Enrichment Using Distant Reference
The R gene libraries presented in this study were developed by enrichingSilphium integrifolium DNA for R genes using baits developed fromHelianthus annuus , a model organism with well-developed genomic
resources. Despite an estimated divergence age of between between 22.5
(Meireles et al., 2020) and 33.5 million years ago (Zhang et al., 2022),
the baits were able to enrich libraries to contain a median of 63% of
reads originating from R genes, representing a 36-fold enrichment over
WGS. For comparison, a previous study by Andolfo et al. (2014) found
success enriching the Solanum lycopersicum (common tomato) with
baits designed from Solanum tuberosum (common potato), a congener
estimated to be 6.7 Ma divergent by TimeTree (Kumar et al., 2017). This
study demonstrates the economical promise of RenSeq for studying the
immune systems of non-model plants under a variety of ecological and
evolutionary pressures. It also showcases the screening of crop wild
relatives that are of agronomic interest, such as S.

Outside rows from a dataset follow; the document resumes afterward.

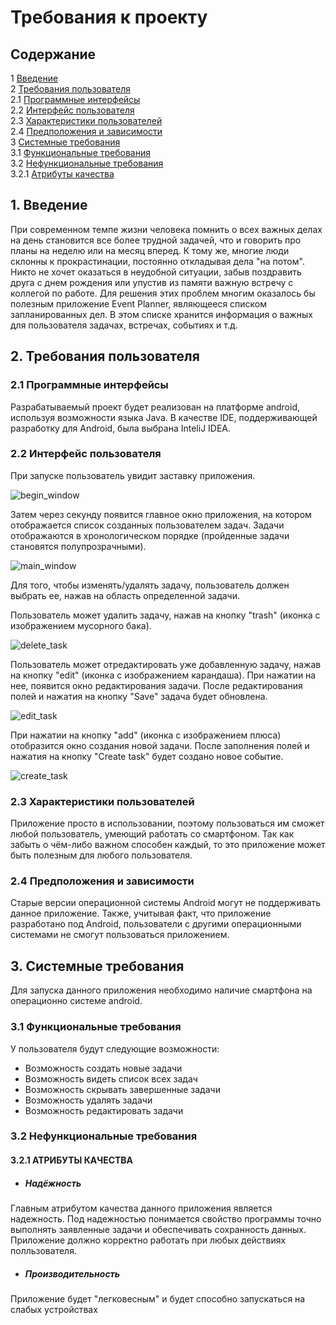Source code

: # Требования к проекту

## Содержание
1 [Введение](#intro)   
2 [Требования пользователя](#user_requirements)  
2.1 [Программные интерфейсы](#software_interfaces)  
2.2 [Интерфейс пользователя](#user_interface)  
2.3 [Характеристики пользователей](#user_specifications)     
2.4 [Предположения и зависимости](#assumptions_and_dependencies)  
3 [Системные требования](#system_requirements)  
3.1 [Функциональные требования](#functional_requirements)  
3.2 [Нефункциональные требования](#non-functional_requirements)  
3.2.1 [Атрибуты качества](#quality_attributes)

<a name="intro"/>

## 1. Введение
При современном темпе жизни человека помнить о всех важных делах на день становится все более трудной задачей, что и говорить про планы на неделю или на месяц вперед. К тому же, многие люди склонны к прокрастинации, постоянно откладывая дела "на потом". Никто не хочет оказаться в неудобной ситуации, забыв поздравить друга с днем рождения или упустив из памяти важную встречу с коллегой по работе. Для решения этих проблем многим оказалось бы полезным приложение Event Planner, являющееся списком запланированных дел. В этом списке хранится информация о важных для пользователя задачах, встречах, событиях и т.д.

<a name="user_requirements"/>

## 2. Требования пользователя

<a name="software_interfaces"/>

### 2.1 Программные интерфейсы
Разрабатываемый проект будет реализован на платформе android, используя возможности языка Java. В качестве IDE, поддерживающей разработку для Android, была выбрана InteliJ IDEA.

<a name="user_interface"/>

### 2.2 Интерфейс пользователя
 При запуске пользователь увидит заставку приложения.
 
 ![begin_window](https://github.com/sasha451/Task-Planner/blob/master/Mockups/Begin%20window.png)
 
 Затем через секунду появится главное окно приложения, на котором отображается список созданных пользователем задач. Задачи отображаются в хронологическом порядке (пройденные задачи становятся полупрозрачными). 
 
 ![main_window](https://github.com/sasha451/Task-Planner/blob/master/Mockups/Main%20window%20(2).png)
 
 Для того, чтобы изменять/удалять задачу, пользователь должен выбрать ее, нажав на область определенной задачи.
 
 Пользователь может удалить задачу, нажав на кнопку "trash" (иконка с изображением мусорного бака).
 
 ![delete_task](https://github.com/sasha451/Task-Planner/blob/master/Mockups/Choosing%20task%20(1).png)
 
 Пользователь может отредактировать уже добавленную задачу, нажав на кнопку "edit" (иконка с изображением карандаша). При нажатии  на нее, появится окно редактирования задачи. После редактирования полей и нажатия на кнопку "Save" задача будет обновлена.
 
 ![edit_task](https://github.com/sasha451/Task-Planner/blob/master/Mockups/Task%20editing.png)
 
 При нажатии на кнопку "add" (иконка с изображением плюса) отобразится окно создания новой задачи. После заполнения полей и нажатия на кнопку "Create task" будет создано новое событие.
 
 ![create_task](https://github.com/sasha451/Task-Planner/blob/master/Mockups/Task%20creating.png)

<a name="user_specifications"/>

### 2.3 Характеристики пользователей
Приложение просто в использовании, поэтому пользоваться им сможет любой пользователь, умеющий работать со смартфоном. Так как забыть о чём-либо важном способен каждый, то это приложение может быть полезным для любого пользователя.

<a name="assumptions_and_dependencies"/>

### 2.4 Предположения и зависимости
Старые версии операционной системы Android могут не поддерживать данное приложение. Также, учитывая факт, что приложение разработано под Android, пользователи с другими операционными системами не смогут пользоваться приложением.

<a name="system_requirements"/>

## 3. Системные требования
Для запуска данного приложения необходимо наличие смартфона на операционно системе android. 

<a name="functional_requirements"/>

### 3.1 Функциональные требования
У пользователя будут следующие возможности:
- Возможность создать новые задачи
- Возможность видеть список всех задач
- Возможность скрывать завершенные задачи
- Возможность удалять задачи
- Возможность редактировать задачи

<a name="non-functional_requirements"/>

### 3.2 Нефункциональные требования

<a name="quality_attributes"/>

#### 3.2.1 АТРИБУТЫ КАЧЕСТВА
 - ##### Надёжность
Главным атрибутом качества данного приложения является надежность. Под надежностью понимается свойство программы точно выполнять заявленные задачи и обеспечивать сохранность данных. Приложение должно корректно работать при любых действиях полльзователя. 
 - ##### Производительность
Приложение будет "легковесным" и будет способно запускаться на слабых устройствах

integrifolium , for disease resistance genes that might enable more
robust response to pathogens that pose a challenge for the domestication
of the plant.
The reference genome contained a much higher number of R genes in the
draft genome assembly compared to the enriched libraries (873 compared
to ~400-600), which can be accounted for by two factors.
First, the draft genome is assembled from an F1 hybrid between two
different species, S. integrifolium and S. perfoliatum .
While we expect overlap in many of the R genes due to homology, our
count is likely an overestimate of the true number contained within the
haploid genome of S. integrifolium due to the nature of R genes
as a rapidly diversifying gene family. Second, RenSeq enrichment likely
captures a different (and smaller) subset of the R genes than the WGS
PacBio sequencing we employed for the draft assembly.